Thursday, December 7, 2017

Three Thoughts about Loneliness

It is . . . the pardonable vanity of lonely people everywhere to assume that they have no counterparts.

[from The Honourable Schoolboy by John Le Carre]


* * *

Take a look. Clouds, trucks, traffic lights, a diner, work,
a wooden shoe, East Moline, poached eggs, the perfume
of frying bacon, the chaos of language, the spices
of spent breath after eight hours of night work.
Can you hear all I feared and never dared to write?
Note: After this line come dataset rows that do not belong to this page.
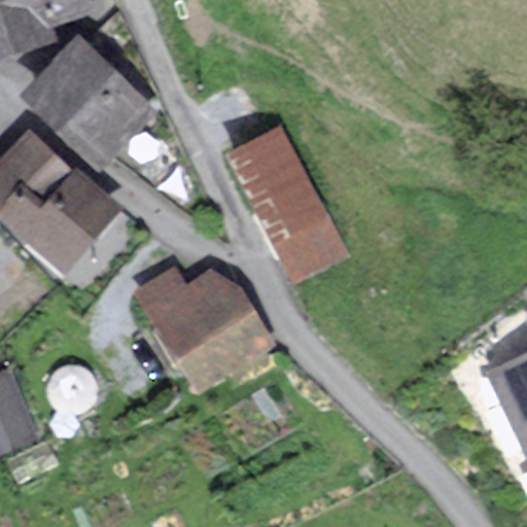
[(0,0),(0,60),(59,41),(54,25),(97,11),(93,0),(0,0)]
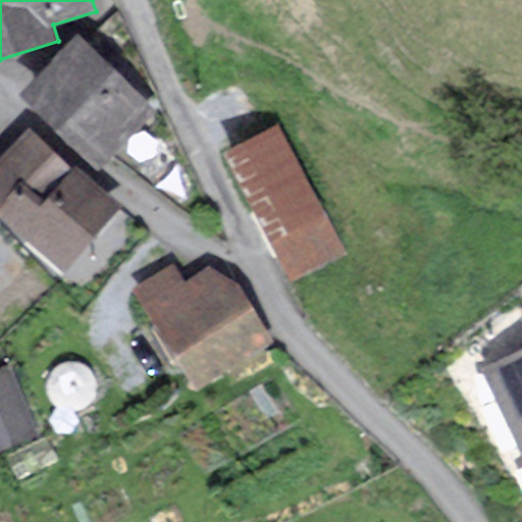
[(157,111),(76,35),(29,87),(29,105),(100,170),(157,111)]
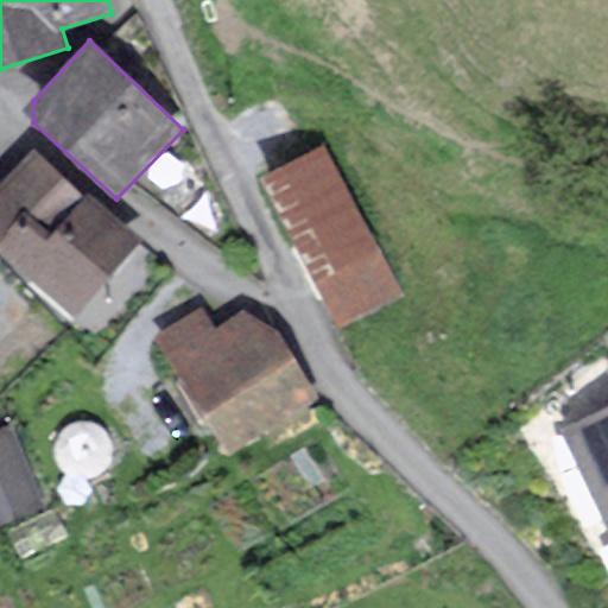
[(356,207),(324,145),(261,177),(293,239),(356,207)]
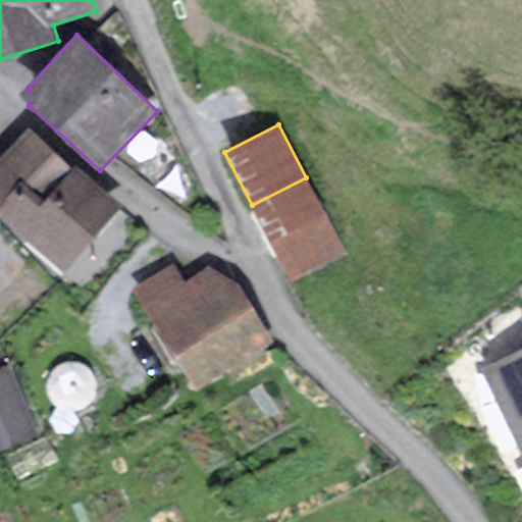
[(29,126),(0,158),(0,213),(63,272),(123,207),(76,164),(73,167),(29,126)]
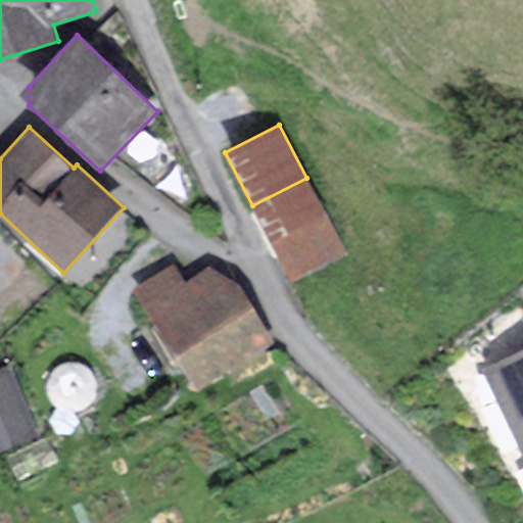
[(306,178),(252,205),(292,281),(346,253),(306,178)]
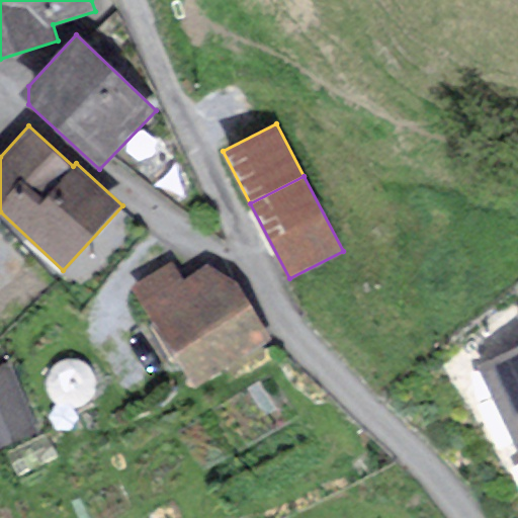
[(272,339),(236,280),(208,264),(183,279),(172,262),(133,285),(194,386),(272,339)]
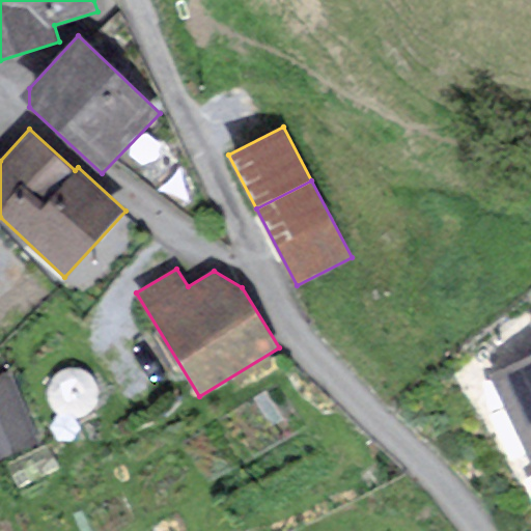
[(530,356),(490,376),(530,460),(530,356)]
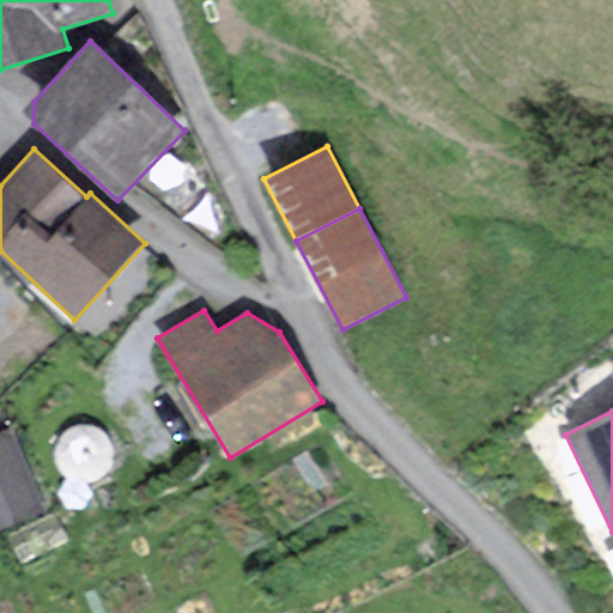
[(11,425),(0,429),(0,529),(48,510),(11,425)]
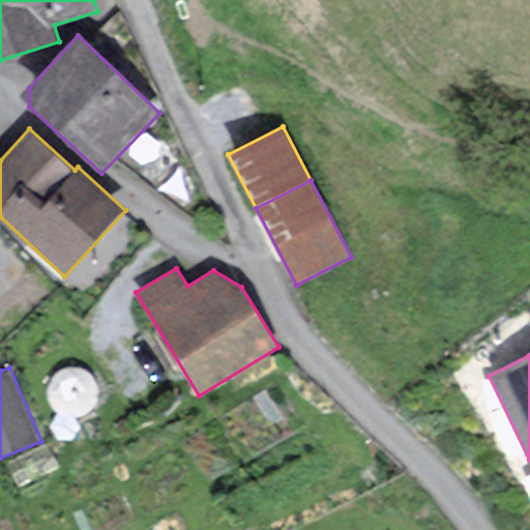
[(48,442),(8,461),(20,484),(59,466),(48,442)]
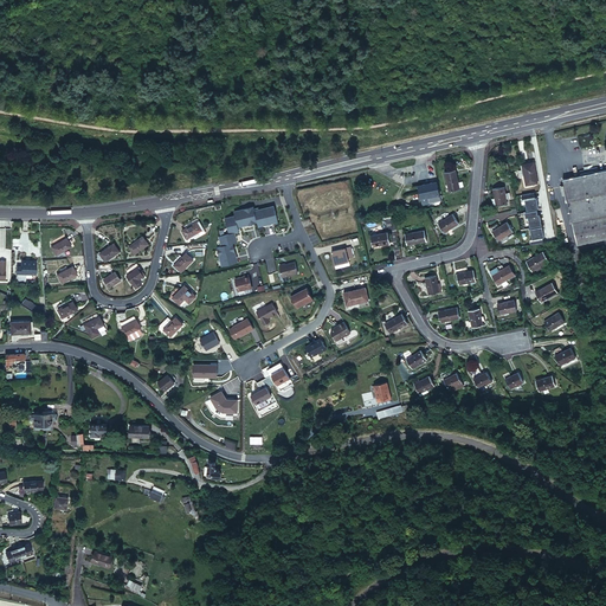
[(526,185),(537,182),(534,162),(522,165),(526,185)]
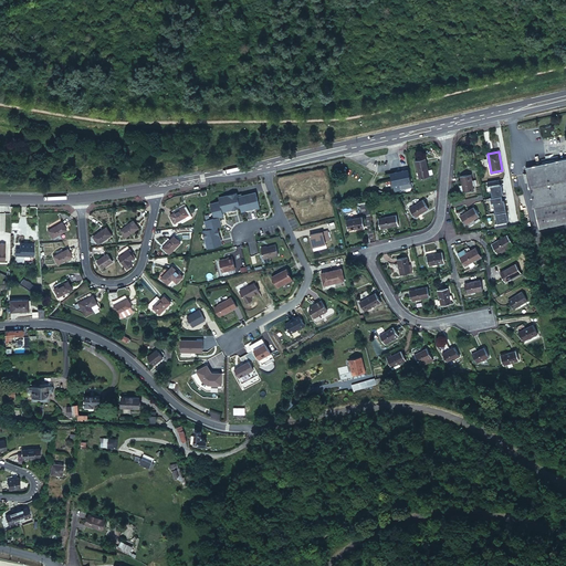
[(430,176),(427,158),(416,159),(420,178),(430,176)]
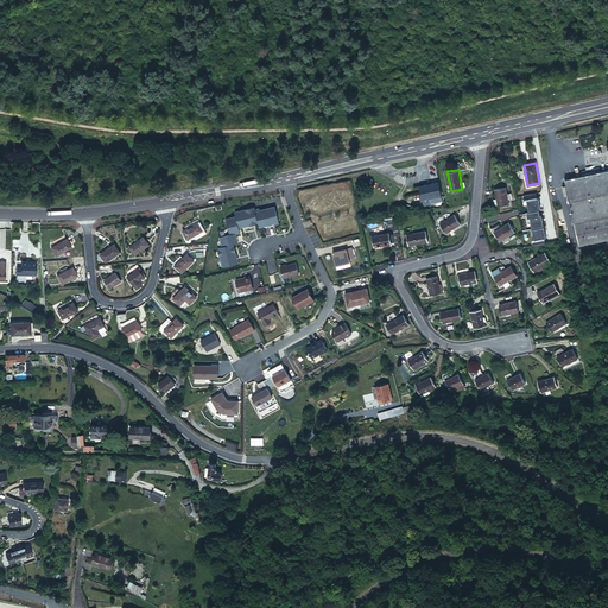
[(607,215),(607,170),(564,181),(574,222),(607,215)]
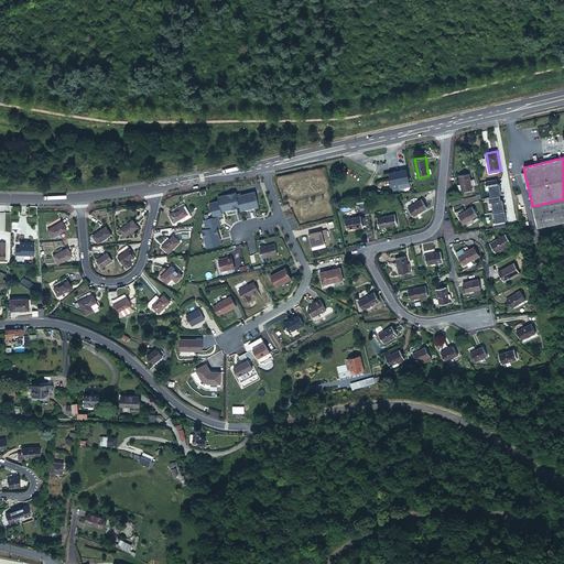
[(409,181),(405,169),(389,173),(391,185),(409,181)]
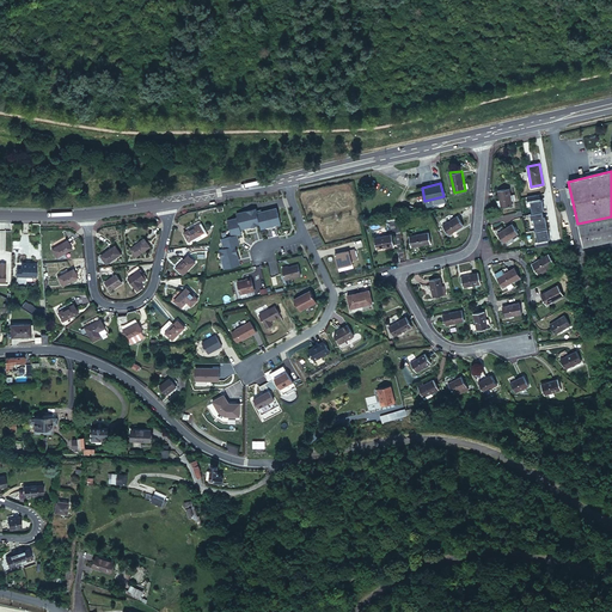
[(513,204),(509,188),(497,190),(501,207),(513,204)]
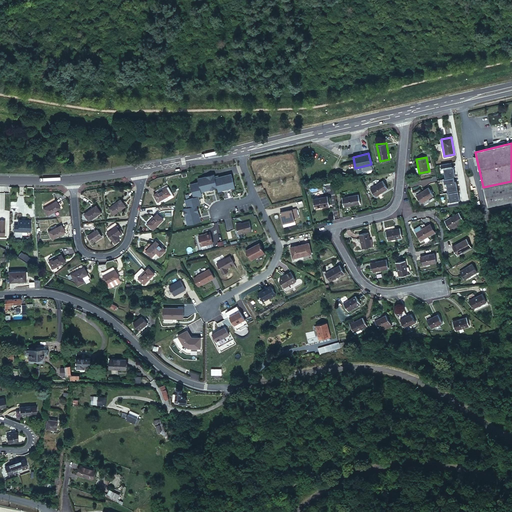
[(214,174),(206,176),(209,190),(217,188),(215,178),(214,174)]
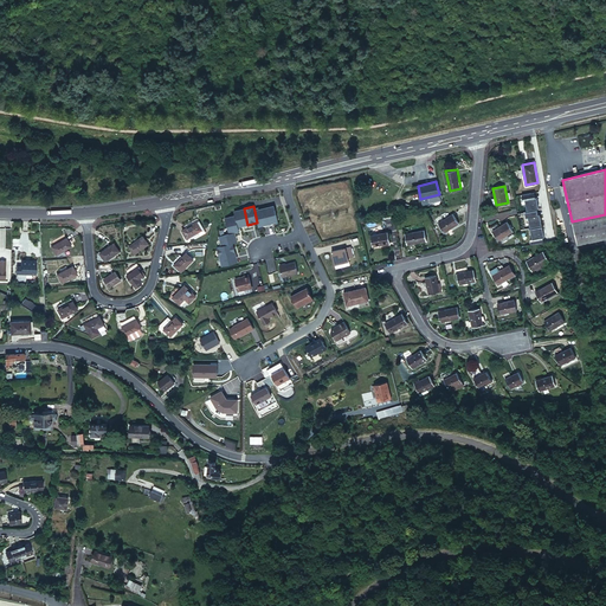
[(274,206),(264,208),(268,224),(278,221),(274,206)]
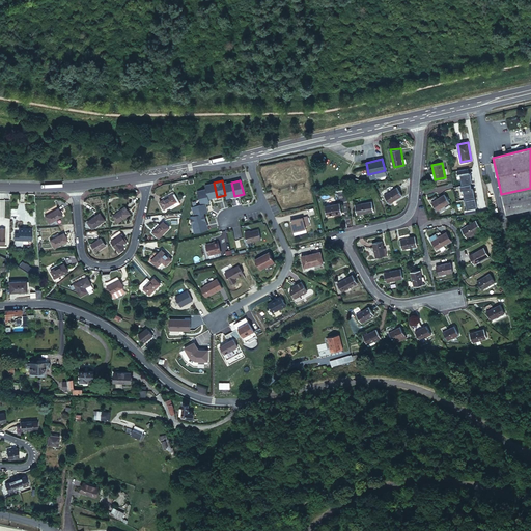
[(205,185),(206,189),(208,199),(217,197),(214,183),(205,185)]
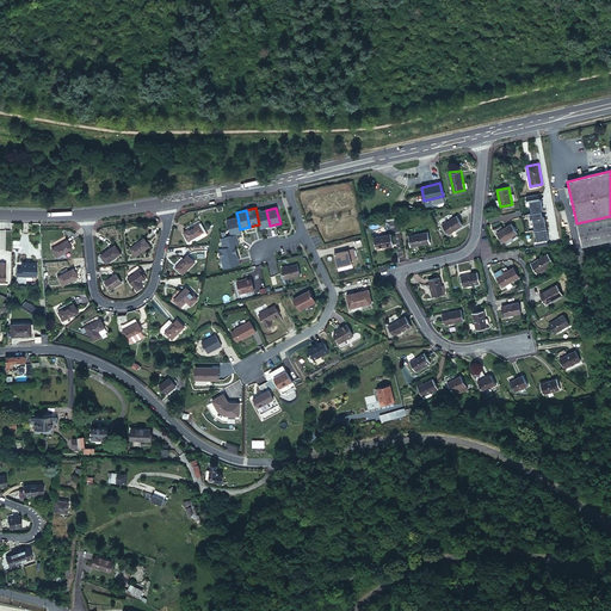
[(266,210),(257,213),(259,224),(260,228),(270,226),(266,210)]
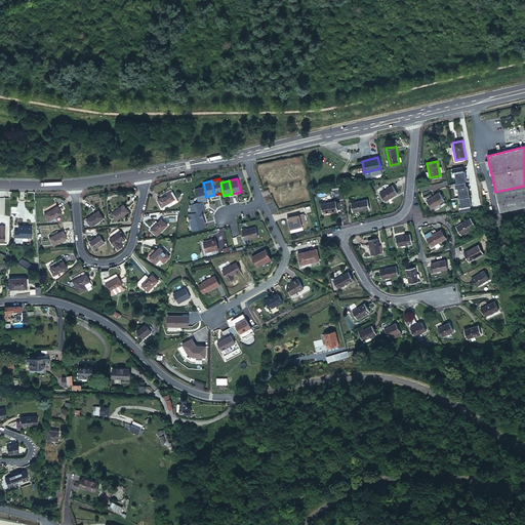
[(397,195),(392,186),(379,194),(385,203),(397,195)]
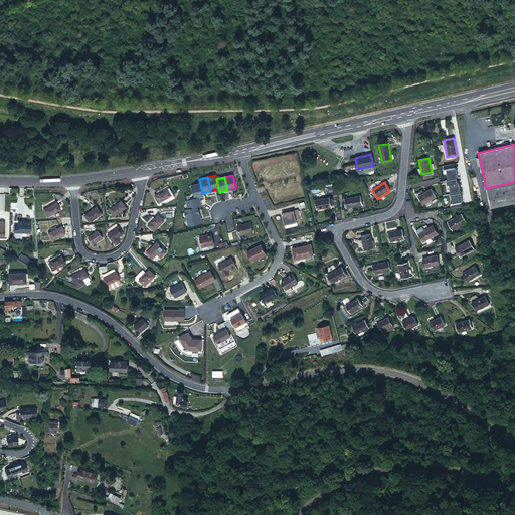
[(514,203),(514,182),(486,188),(491,209),(514,203)]
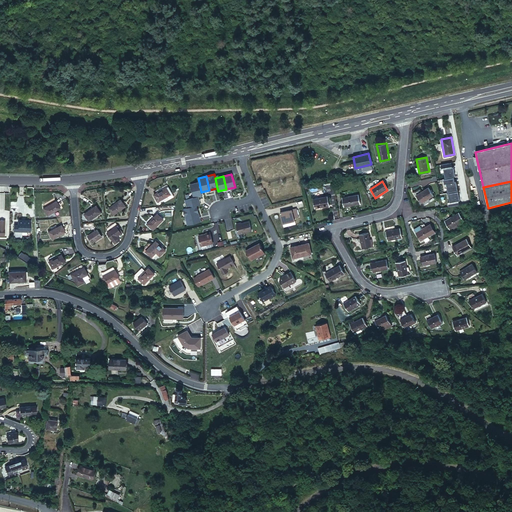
[(199,182),(190,184),(194,197),(198,196),(202,195),(201,192),(199,182)]
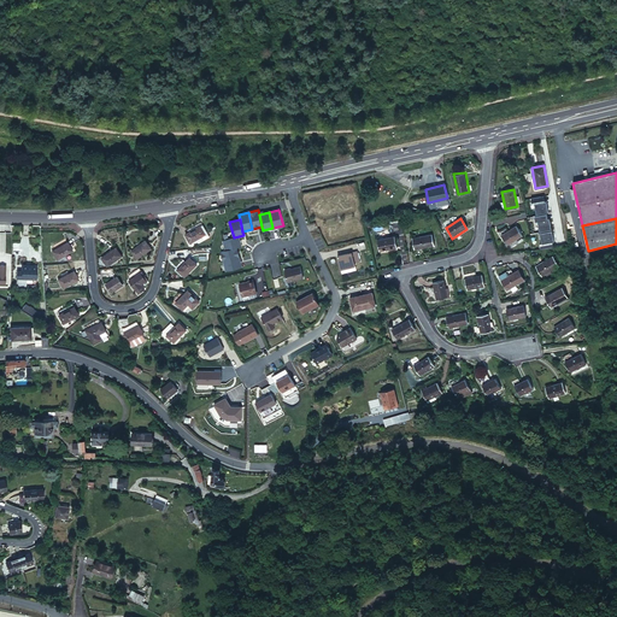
[(522,235),(516,224),(500,234),(506,244),(522,235)]
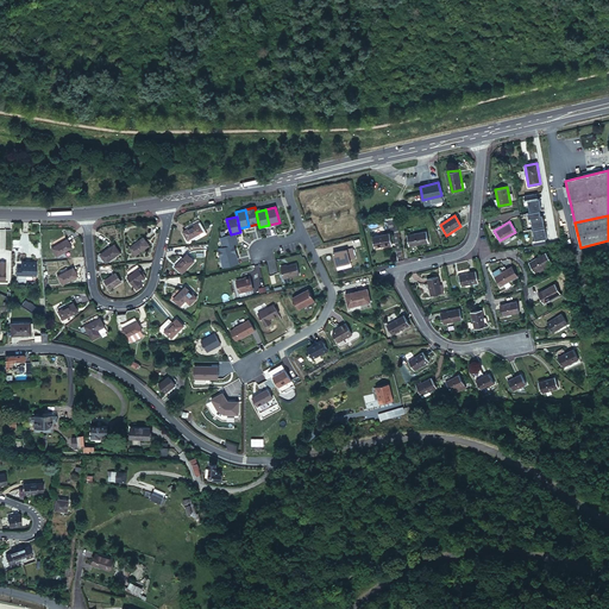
[(199,224),(183,232),(188,240),(203,232),(199,224)]
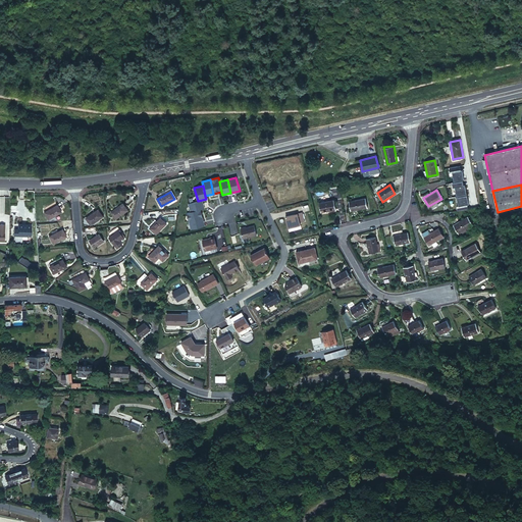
[(367,199),(351,202),(353,212),(369,209),(367,199)]
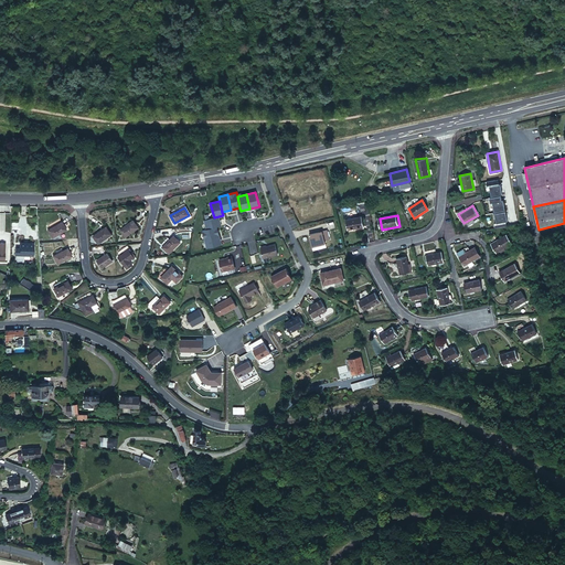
[(221,226),(219,216),(214,217),(204,220),(206,230),(217,227),(221,226)]
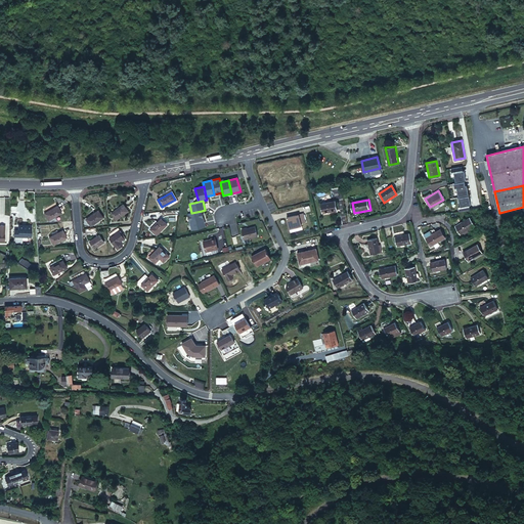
[(338,202),(322,204),(324,213),(339,211),(338,202)]
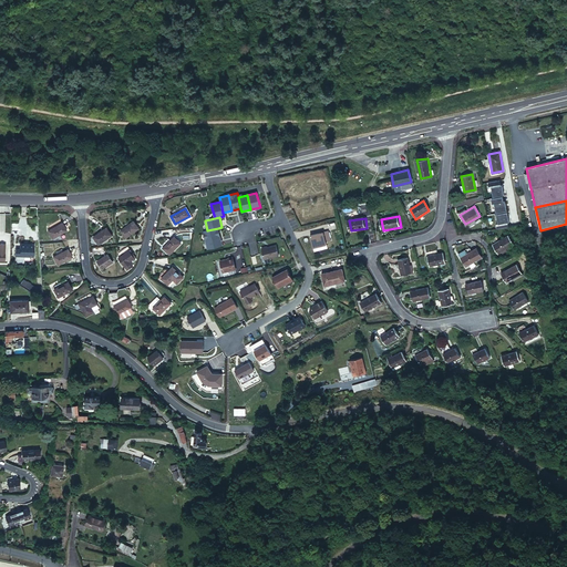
[(134,222),(121,232),(126,238),(140,229),(134,222)]
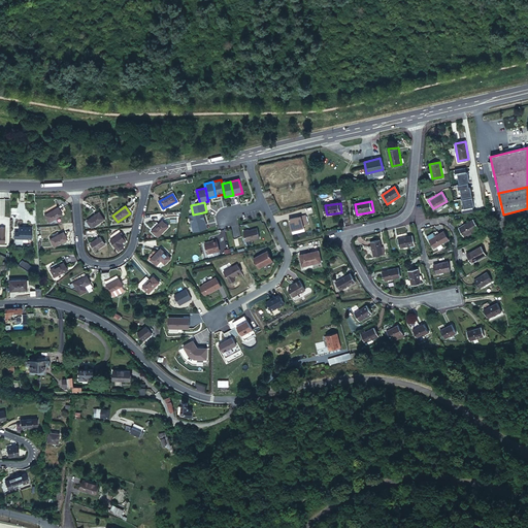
[(58,207),(45,215),(50,222),(62,215),(58,207)]
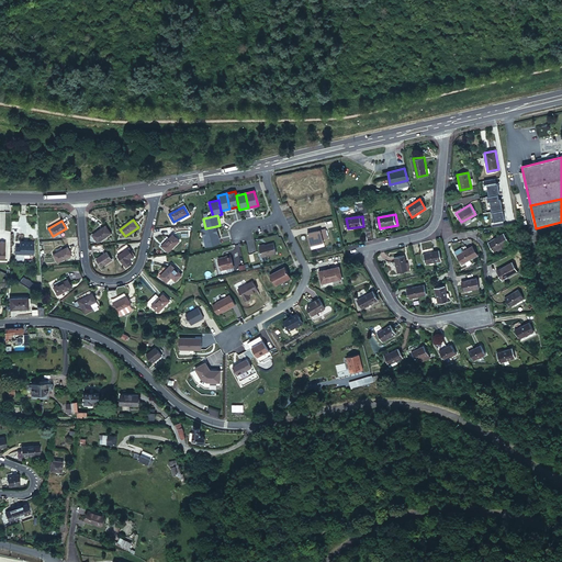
[(107,226),(93,235),(98,243),(111,234),(107,226)]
[from "The Two" by Philip Levine]


* * *

My uncle neatly typed his novel scrap onto pink paper. He folded it, and slid it into an envelope, and mailed it to my father. Undoubtedly, like any writer, he let himself dwell for a moment on the dream we all dream—that he had created something rare and beautiful, that he had left his mark on the art. If I cannot bear the thought of your laughter, that’s because I know that I, too, would have laughed . . . if he had not been my child to protect.

This is the strange point we’ve come to, my uncle and I. My oldest son is nearly the age that my uncle was at his death. I have crossed the years, shifting from infant to mother. But he is still a raw young man, the child of the family, forever earnest and awkward and silly. Forever lost.